» **Request A**: Select and copy every line of the listing below that contains the word "What".

Exercise (not to be submitted): work out the parsing for the rest of the bit string. You should get:
(0)(1)1(0)10(0)0100(1)101(1)110111(0)0110(0)11101(0)01111(1)10
You’ll notice that there is no innovation at the end of the file, simply because the 10 there is a wholly
known pattern – there is no need for an innovation. This effect is also a characteristic of LZ parsing: We
may or may not have the algorithm terminate with a full step.
Your first task (20 marks)
Your first task in this assignment will be to implement the algorithm above. It must take text files as
input in which each character is either a ‘0’ or a ‘1’, representing the bits in a binary file. Your program
must ask for the file name to be entered and must output the final parsing in the format of the string
above (or similar), so the innovations are shown in parentheses. The markers will need this for testing.
To test and debug your algorithm, consider outputting the intermediate steps as well. As test data,
download files from:
https://www.cs.auckland.ac.nz/~ulrich/COMPSCI220/fileMaker.php.
Start with short files – the long files are for later. The entropy is a measure for how “predictable” the
content of the file is: low entropy files contain mostly 1’s and very few 0’s, whereas files with entropy 1
contain more or less random looking data. For debugging, start with a file that has high entropy.
Note 1: You will later extend your program, so make sure you make a backup of this algorithm one it
works for you. Keep it in a safe place so you can revert to it if you run into trouble when you extend the
program.
Note 2: While it is strongly recommended that you attempt this task first, you may wish to attempt the
non-programming tasks of this assignment with priority if you find yourself under time pressure and
return to this task later. Where experimental work is required, you may use the example application from
the assignment web page instead of your own implementation.
In a moment, we will investigate the Big-Oh time complexity of the algorithm above. You will then in
comparison look at a variant of the algorithm above known as LZ77.

» **Excerpted data**:
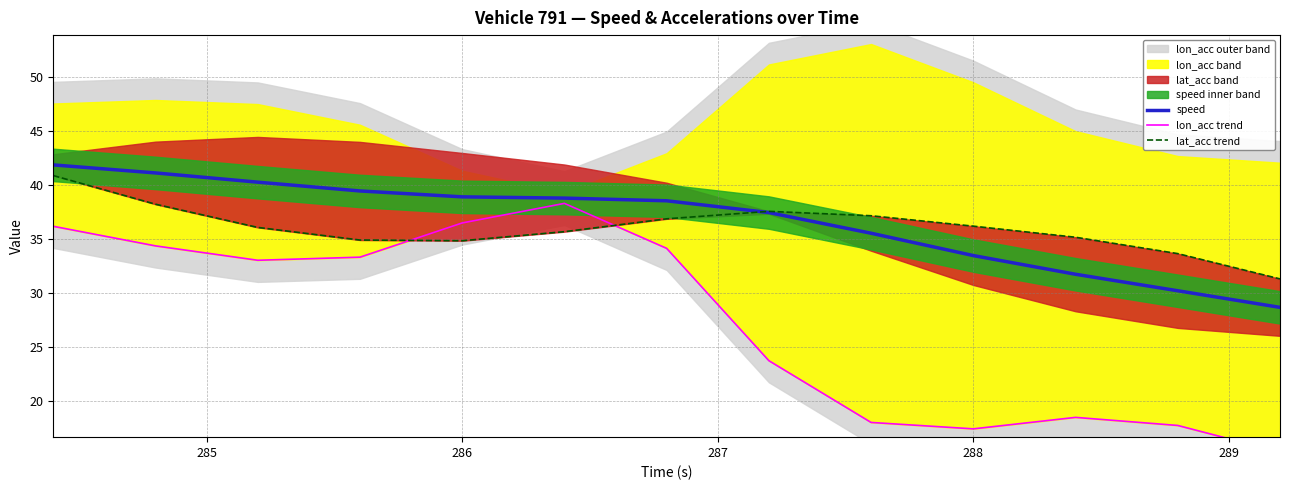

True or false: lat_acc trend and lon_acc trend intersect in this chart.

True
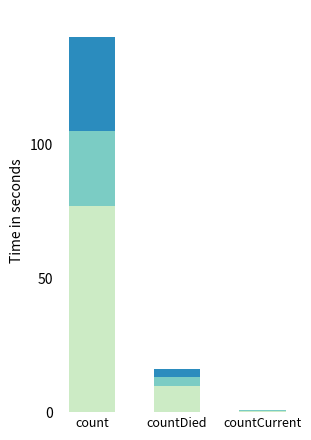

What is the total value across all series at count?

140.0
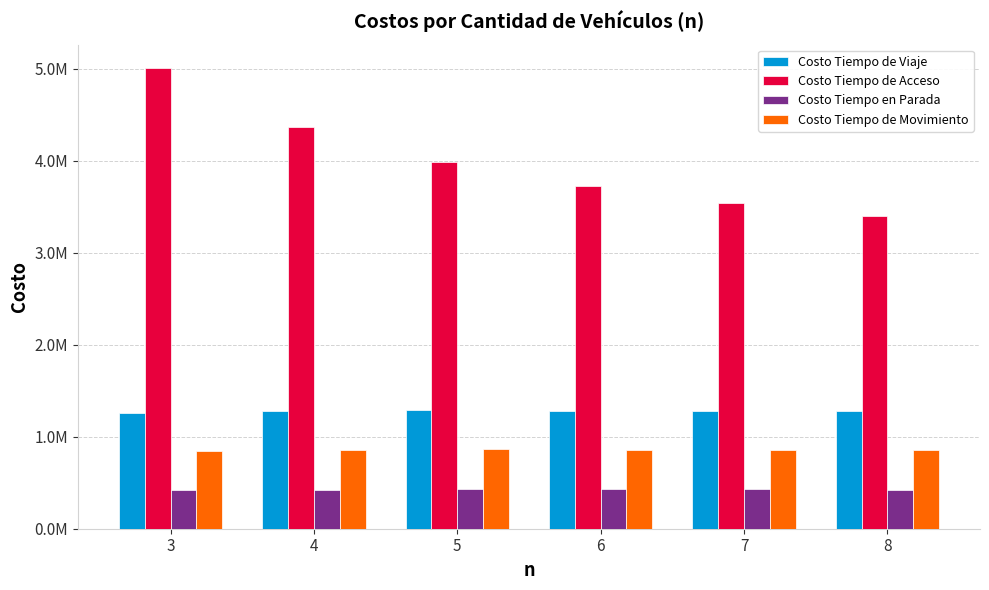

What are all the series names shown in the legend?

Costo Tiempo de Viaje, Costo Tiempo de Acceso, Costo Tiempo en Parada, Costo Tiempo de Movimiento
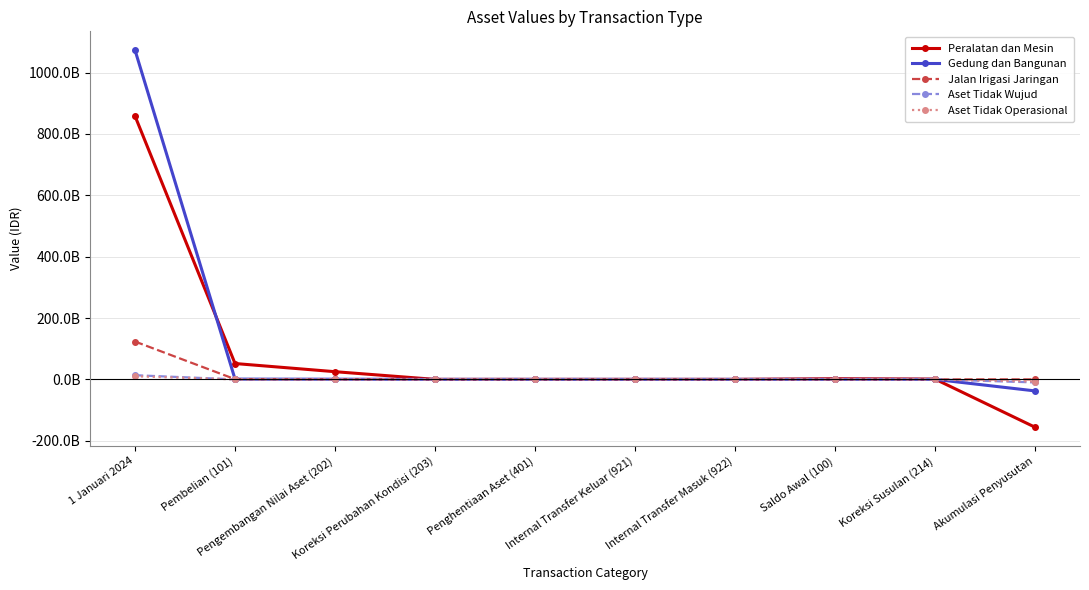

Which series has the largest range (max minus min)?

Gedung dan Bangunan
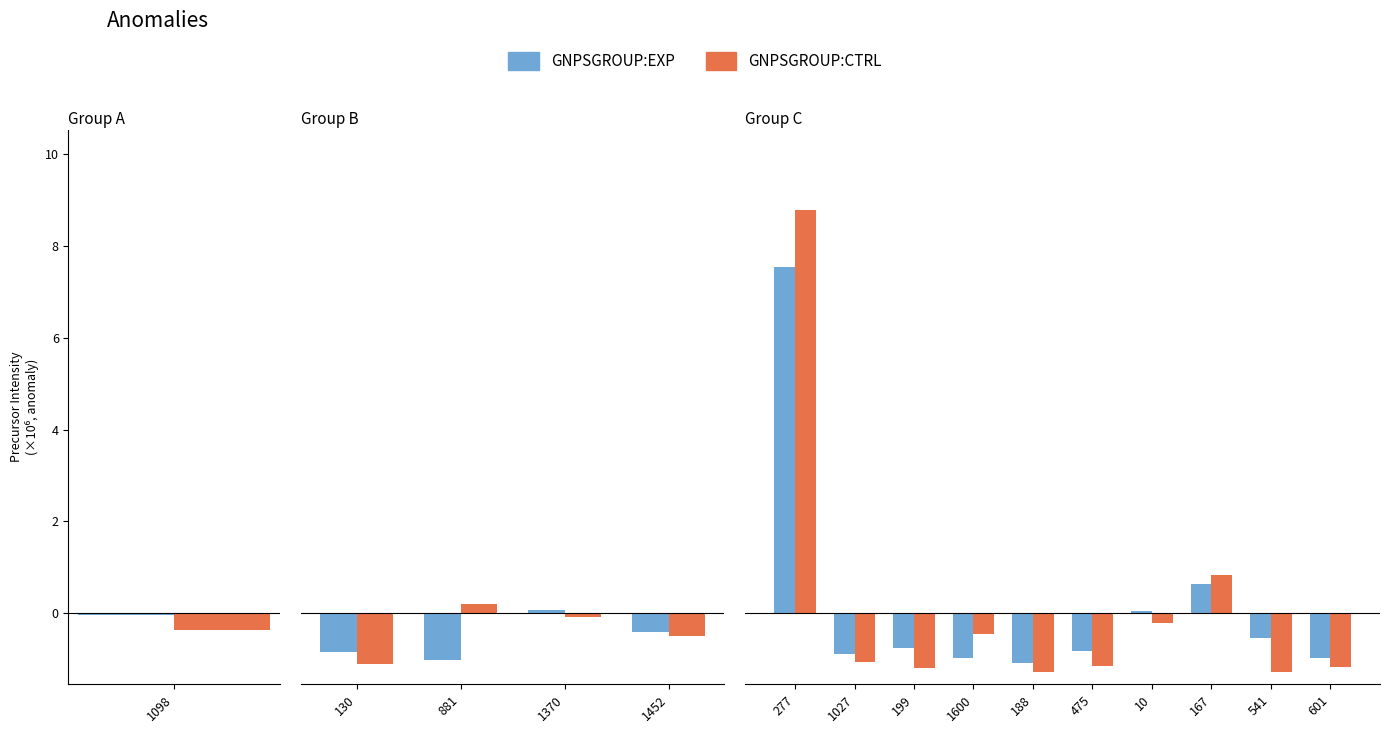

What is the smallest value displayed?

-1.3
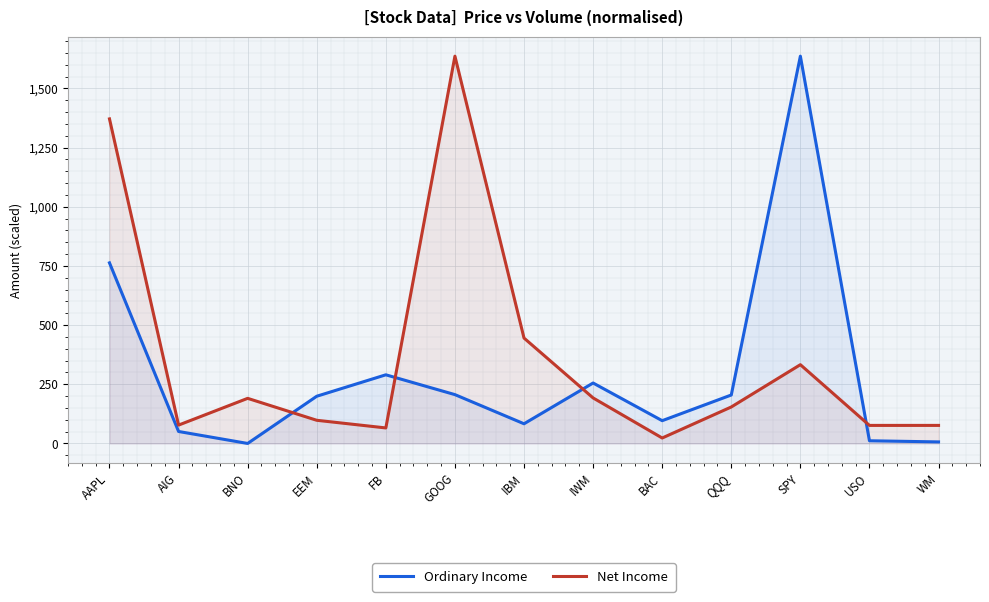

True or false: Ordinary Income has a value of 109.2 at QQQ.

False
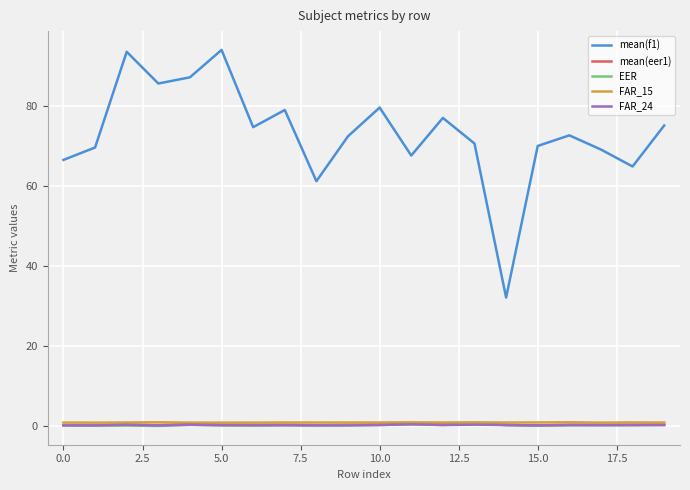

What is the maximum value shown in the chart?

94.0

» **Request B**: Rewrite the paragraph of the assignment text that begins "Start with short files" as a brief bulleted list that keeps its main facts.

» **Task result A**:
What is the total value across all series at count?
What are all the series names shown in the legend?
What is the smallest value displayed?
What is the maximum value shown in the chart?

» **Task result B**:
- Begin with short files and save the long ones for later.
- Entropy measures how predictable a file's content is.
- Low-entropy files contain mostly 1's and very few 0's.
- Files with entropy 1 contain more or less random-looking data.
- For debugging, start with a high-entropy file.